Wednesday, February 23, 2011

What Will The American Worker Do?


Tennessee - like Wisconsin and Indiana - is joining the battle against collective bargaining by unions, claiming it is a measure to reduce government spending. The state's teachers, already over-burdened with Federal demands and decreasing state revenues, certainly appear to be the first to find how bad of shape the American economy really is in.

And Tennessee, as in many other states, is pondering dropping guaranteed retirement benefits for those fortunate enough to have joined the program and instead switch to a 401(k) plan.

A recent Wall Street Journal reports, however, that those 401(k) plans won't really provide for much, while the program was worth trillions of dollars to money managers and financial planners:

"
Initially envisioned as a way for management-level people to put aside extra retirement money, the 401(k) was embraced by big companies in the 1980s as a replacement for costly pension funds. Suddenly, they were able to transfer the burden of funding employees' retirement to the employees themselves. Employees had control over their savings, and were able carry them to new jobs.

They were a gold mine for money-management firms. In 30 years, the 401(k) went from a small program to a multi-trillion-dollar industry supporting thousands of financial planners and money managers.

But a 401(k) also requires steady, significant savings. And unlike corporate pension plans, which are guaranteed by the U.S. government, 401(k) plans have no such backstop.

The government and employers aren't going to pay more for people's retirements. Unless people begin saving earlier and contributing more to their 401(k) plans, advisers say, they are destined to hit retirement age with too little money."

It's clear that for decades now, an individual's salary and benefits have been on dead end roads - salaries remain flat, health care costs exploded, and retirement funds shriveled in the economic collapse.

I understand the anger of many in Wisconsin and Tennessee, who see enormous gaps between what an individual can create financially with income and benefits and what state-backed employees can create.
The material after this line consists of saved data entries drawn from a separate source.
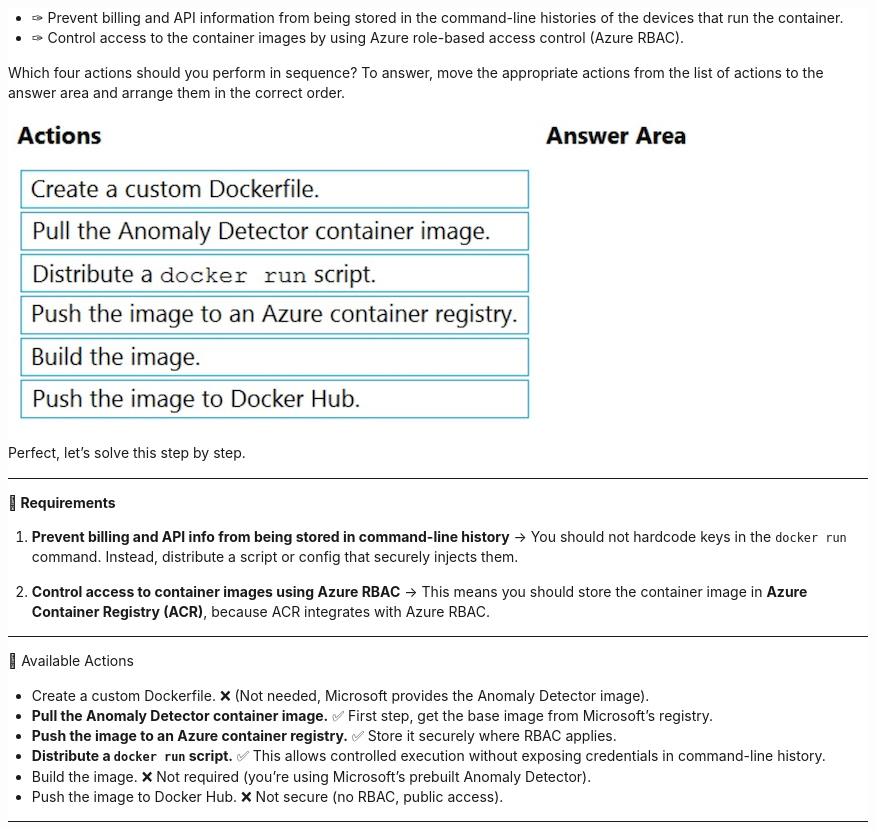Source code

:- ✑ Prevent billing and API information from being stored in the command-line histories of the devices that run the container.
- ✑ Control access to the container images by using Azure role-based access control (Azure RBAC).


Which four actions should you perform in sequence? To answer, move the appropriate actions from the list of actions to the answer area and
arrange them in the correct order.


![Alt Image Text](../images/ai102_2_7.png "Body image")

Perfect, let’s solve this step by step.

---

**📌 Requirements**

1. **Prevent billing and API info from being stored in command-line history**
   → You should not hardcode keys in the `docker run` command. Instead, distribute a script or config that securely injects them.

2. **Control access to container images using Azure RBAC**
   → This means you should store the container image in **Azure Container Registry (ACR)**, because ACR integrates with Azure RBAC.

---

📌 Available Actions

* Create a custom Dockerfile. ❌ (Not needed, Microsoft provides the Anomaly Detector image).
* **Pull the Anomaly Detector container image.** ✅ First step, get the base image from Microsoft’s registry.
* **Push the image to an Azure container registry.** ✅ Store it securely where RBAC applies.
* **Distribute a `docker run` script.** ✅ This allows controlled execution without exposing credentials in command-line history.
* Build the image. ❌ Not required (you’re using Microsoft’s prebuilt Anomaly Detector).
* Push the image to Docker Hub. ❌ Not secure (no RBAC, public access).

---
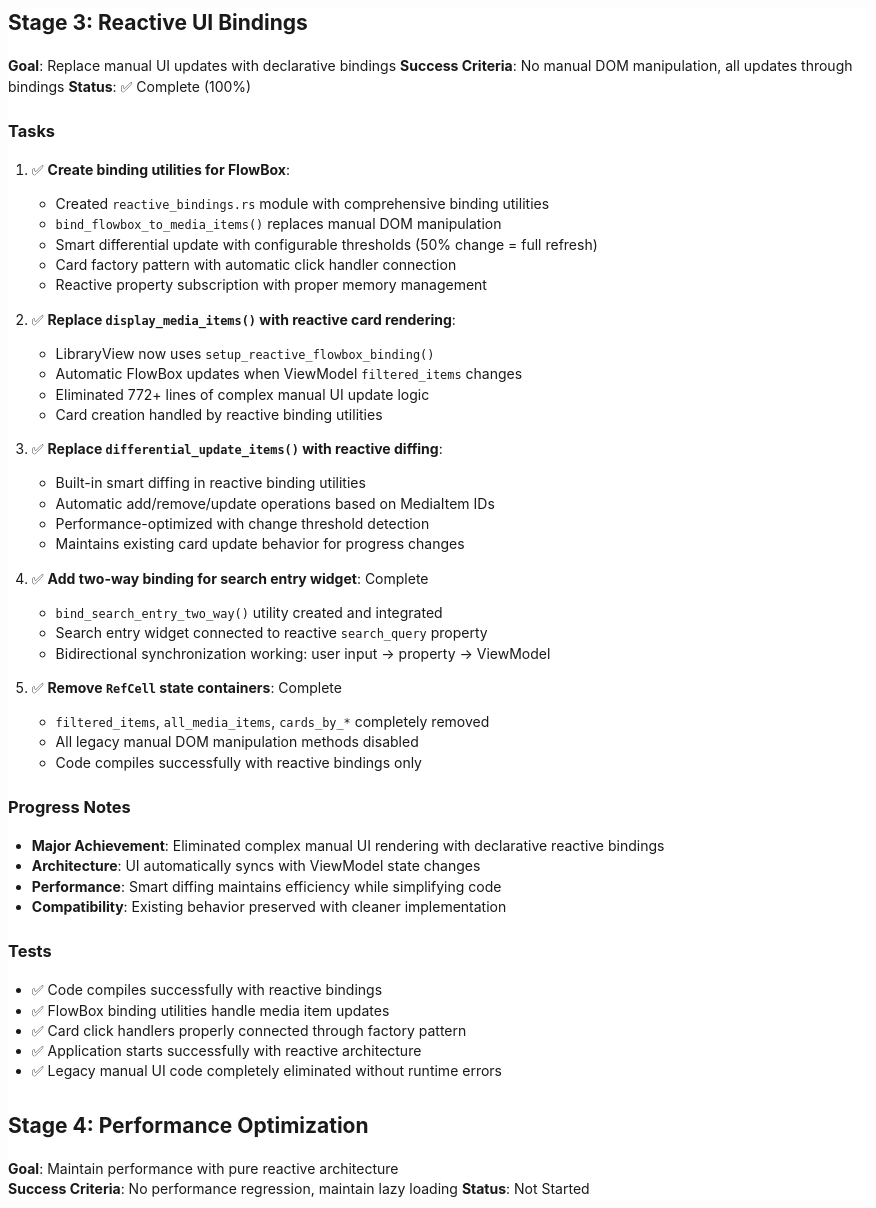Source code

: ## Stage 3: Reactive UI Bindings
**Goal**: Replace manual UI updates with declarative bindings
**Success Criteria**: No manual DOM manipulation, all updates through bindings
**Status**: ✅ Complete (100%)

### Tasks
1. ✅ **Create binding utilities for FlowBox**:
   - Created `reactive_bindings.rs` module with comprehensive binding utilities
   - `bind_flowbox_to_media_items()` replaces manual DOM manipulation
   - Smart differential update with configurable thresholds (50% change = full refresh)
   - Card factory pattern with automatic click handler connection
   - Reactive property subscription with proper memory management

2. ✅ **Replace `display_media_items()` with reactive card rendering**:
   - LibraryView now uses `setup_reactive_flowbox_binding()` 
   - Automatic FlowBox updates when ViewModel `filtered_items` changes
   - Eliminated 772+ lines of complex manual UI update logic
   - Card creation handled by reactive binding utilities

3. ✅ **Replace `differential_update_items()` with reactive diffing**:
   - Built-in smart diffing in reactive binding utilities
   - Automatic add/remove/update operations based on MediaItem IDs
   - Performance-optimized with change threshold detection
   - Maintains existing card update behavior for progress changes

4. ✅ **Add two-way binding for search entry widget**: Complete
   - `bind_search_entry_two_way()` utility created and integrated
   - Search entry widget connected to reactive `search_query` property
   - Bidirectional synchronization working: user input → property → ViewModel

5. ✅ **Remove `RefCell` state containers**: Complete  
   - `filtered_items`, `all_media_items`, `cards_by_*` completely removed
   - All legacy manual DOM manipulation methods disabled
   - Code compiles successfully with reactive bindings only

### Progress Notes
- **Major Achievement**: Eliminated complex manual UI rendering with declarative reactive bindings
- **Architecture**: UI automatically syncs with ViewModel state changes
- **Performance**: Smart diffing maintains efficiency while simplifying code
- **Compatibility**: Existing behavior preserved with cleaner implementation

### Tests
- ✅ Code compiles successfully with reactive bindings
- ✅ FlowBox binding utilities handle media item updates
- ✅ Card click handlers properly connected through factory pattern
- ✅ Application starts successfully with reactive architecture
- ✅ Legacy manual UI code completely eliminated without runtime errors

## Stage 4: Performance Optimization
**Goal**: Maintain performance with pure reactive architecture  
**Success Criteria**: No performance regression, maintain lazy loading
**Status**: Not Started
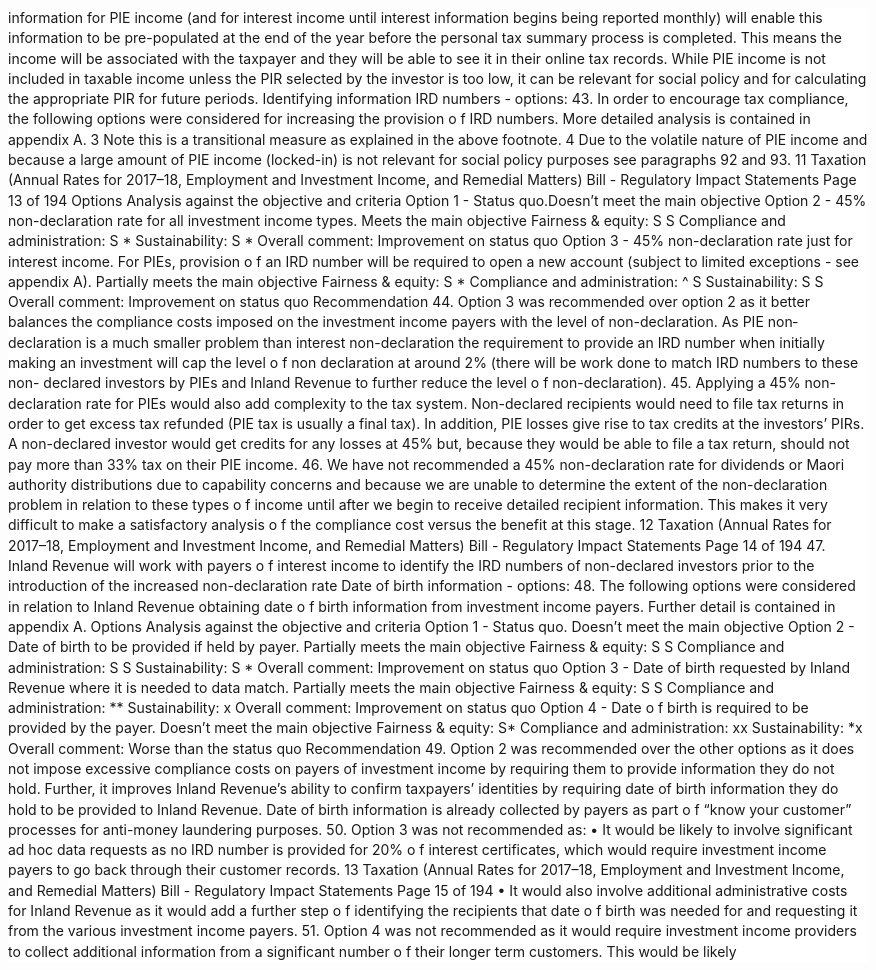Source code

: information for PIE income (and for interest income until interest information begins being reported monthly) will enable this information to be pre-populated at the end of the year before the personal tax summary process is completed. This means the income will be associated with the taxpayer and they will be able to see it in their online tax records. While PIE income is not included in taxable income unless the PIR selected by the investor is too low, it can be relevant for social policy and for calculating the appropriate PIR for future periods. Identifying information IRD numbers - options: 43. In order to encourage tax compliance, the following options were considered for increasing the provision o f IRD numbers. More detailed analysis is contained in appendix A. 3 Note this is a transitional measure as explained in the above footnote. 4 Due to the volatile nature of PIE income and because a large amount of PIE income (locked-in) is not relevant for social policy purposes see paragraphs 92 and 93. 11 Taxation (Annual Rates for 2017–18, Employment and Investment Income, and Remedial Matters) Bill - Regulatory Impact Statements Page 13 of 194 Options Analysis against the objective and criteria Option 1 - Status quo.Doesn’t meet the main objective Option 2 - 45% non-declaration rate for all investment income types. Meets the main objective Fairness & equity: S S Compliance and administration: S \* Sustainability: S \* Overall comment: Improvement on status quo Option 3 - 45% non-declaration rate just for interest income. For PIEs, provision o f an IRD number will be required to open a new account (subject to limited exceptions - see appendix A). Partially meets the main objective Fairness & equity: S \* Compliance and administration: ^ S Sustainability: S S Overall comment: Improvement on status quo Recommendation 44. Option 3 was recommended over option 2 as it better balances the compliance costs imposed on the investment income payers with the level of non-declaration. As PIE non­ declaration is a much smaller problem than interest non-declaration the requirement to provide an IRD number when initially making an investment will cap the level o f non­ declaration at around 2% (there will be work done to match IRD numbers to these non- declared investors by PIEs and Inland Revenue to further reduce the level o f non-declaration). 45. Applying a 45% non-declaration rate for PIEs would also add complexity to the tax system. Non-declared recipients would need to file tax returns in order to get excess tax refunded (PIE tax is usually a final tax). In addition, PIE losses give rise to tax credits at the investors’ PIRs. A non-declared investor would get credits for any losses at 45% but, because they would be able to file a tax return, should not pay more than 33% tax on their PIE income. 46. We have not recommended a 45% non-declaration rate for dividends or Maori authority distributions due to capability concerns and because we are unable to determine the extent of the non-declaration problem in relation to these types o f income until after we begin to receive detailed recipient information. This makes it very difficult to make a satisfactory analysis o f the compliance cost versus the benefit at this stage. 12 Taxation (Annual Rates for 2017–18, Employment and Investment Income, and Remedial Matters) Bill - Regulatory Impact Statements Page 14 of 194 47. Inland Revenue will work with payers o f interest income to identify the IRD numbers of non-declared investors prior to the introduction of the increased non-declaration rate Date of birth information - options: 48. The following options were considered in relation to Inland Revenue obtaining date o f birth information from investment income payers. Further detail is contained in appendix A. Options Analysis against the objective and criteria Option 1 - Status quo. Doesn’t meet the main objective Option 2 - Date of birth to be provided if held by payer. Partially meets the main objective Fairness & equity: S S Compliance and administration: S S Sustainability: S \* Overall comment: Improvement on status quo Option 3 - Date of birth requested by Inland Revenue where it is needed to data match. Partially meets the main objective Fairness & equity: S S Compliance and administration: \*\* Sustainability: x Overall comment: Improvement on status quo Option 4 - Date o f birth is required to be provided by the payer. Doesn’t meet the main objective Fairness & equity: S\* Compliance and administration: xx Sustainability: \*x Overall comment: Worse than the status quo Recommendation 49. Option 2 was recommended over the other options as it does not impose excessive compliance costs on payers of investment income by requiring them to provide information they do not hold. Further, it improves Inland Revenue’s ability to confirm taxpayers’ identities by requiring date of birth information they do hold to be provided to Inland Revenue. Date of birth information is already collected by payers as part o f “know your customer” processes for anti-money laundering purposes. 50. Option 3 was not recommended as: • It would be likely to involve significant ad hoc data requests as no IRD number is provided for 20% o f interest certificates, which would require investment income payers to go back through their customer records. 13 Taxation (Annual Rates for 2017–18, Employment and Investment Income, and Remedial Matters) Bill - Regulatory Impact Statements Page 15 of 194 • It would also involve additional administrative costs for Inland Revenue as it would add a further step o f identifying the recipients that date o f birth was needed for and requesting it from the various investment income payers. 51. Option 4 was not recommended as it would require investment income providers to collect additional information from a significant number o f their longer term customers. This would be likely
But rather than wanting everyone to pay more - why aren't they demanding that private sectors offer the same advantages? Do government plans get a massive break because companies then seek some returns through legislation, which is the one thing a private sector company cannot do - make laws?

Southern Beale has been quite eloquent on this topic lately:

"It doesn't make sense unless your entire worldview is based on the idea that everything is peachy when workers are slaves to their employers, that all of the power should be handed up to big business and workers should be silent and take what lumps of coal they are given. You know, I get why billionaire corporate elites think this way, but I don't get why anyone else does."

The job market is a bloody mess, salaries for the middle class aren't middle class salaries, retirement is becoming more and more elusive, hacking away at how much government spends will surely make millions realize that government spending has been the one thing keeping personal and state finances stay afloat, and negotiations between workers and owners has stalled. And those who are seeking jobs - no one wants to hire the unemployed.

I'm beginning to think that I better drop all my current plans and get licensed as a government lobbyist, as that's the one job safe from cutbacks and since everyone is arguing louder and longer about every aspect of private and public life. Oops, wait, their spending is winding down, to only about 3 and a half billion a year. Seems the one hope for lobbyists and government is to continue arguing so they can all keep their jobs.

What will the American worker do?


BONUS: Graphs depict depressing state of American jobs and income, such as the following depiction of what people think about wealth, where the money actually is, and what some would like income levels to be:

1 comment:

  1. Teri Gaddy9:22 AM

    Ditto on the gov't lobbyist job. I went back to college for a Health Info. Technology. That plus 25 years experience as an admin. assistant and I don't even get a call for an interview on all the job applications that I put out there.

    They don't want to hire Mom's who took off from work to raise their kids.

    Lets start our own business, Joe. I need a job.